In a previous post we went through the rigorous modeling of foreign currency exchange returns to forecast the potential movement of the US Dollar. However, a key step we skipped in that discussion is how to actually start building the database that would be fit for purpose based on a specific objective. The previous example focused on FX; however, this time around, let’s shift to a more profitable exchange—the US stock market.  The ability to predict stock prices is a valuable skill that relies heavily on the quality and structure of the underlying data. This crash course aims to provide a roadmap for setting up a robust database to support predictive modeling and may be generalized to a certain degree.
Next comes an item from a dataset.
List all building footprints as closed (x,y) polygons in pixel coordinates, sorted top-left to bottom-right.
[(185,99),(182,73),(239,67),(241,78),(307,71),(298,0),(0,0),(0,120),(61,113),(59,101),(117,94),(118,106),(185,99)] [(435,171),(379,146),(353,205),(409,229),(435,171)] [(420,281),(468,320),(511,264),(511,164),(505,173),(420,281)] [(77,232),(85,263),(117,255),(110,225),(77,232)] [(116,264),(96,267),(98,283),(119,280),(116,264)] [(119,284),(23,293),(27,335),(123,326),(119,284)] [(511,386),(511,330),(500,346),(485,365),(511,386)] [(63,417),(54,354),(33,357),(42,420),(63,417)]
Before getting into the actual process, it would be apt to familiarize ourselves first on the different types of data modeling one would need to undertake to align each stakeholder around the why, how, and what of your data model. Generally, data models are divided into various categories but for brevity we will only focus on the following at this time: conceptual, logical, and physical data models. These three are usually sufficient in establishing the utility that can be derived from a database built for a specific purpose, in this case a selection of stocks.

Conceptual Data Models

A conceptual data model is put together in order to visualize the concepts behind the process that the data will be used for, as stated previously our example would be for predictive modeling of stock prices. This would start out by mapping the types of information that we’ll need to collect and how each of the data and its various sources may be merged and/or transformed for predictive modeling. 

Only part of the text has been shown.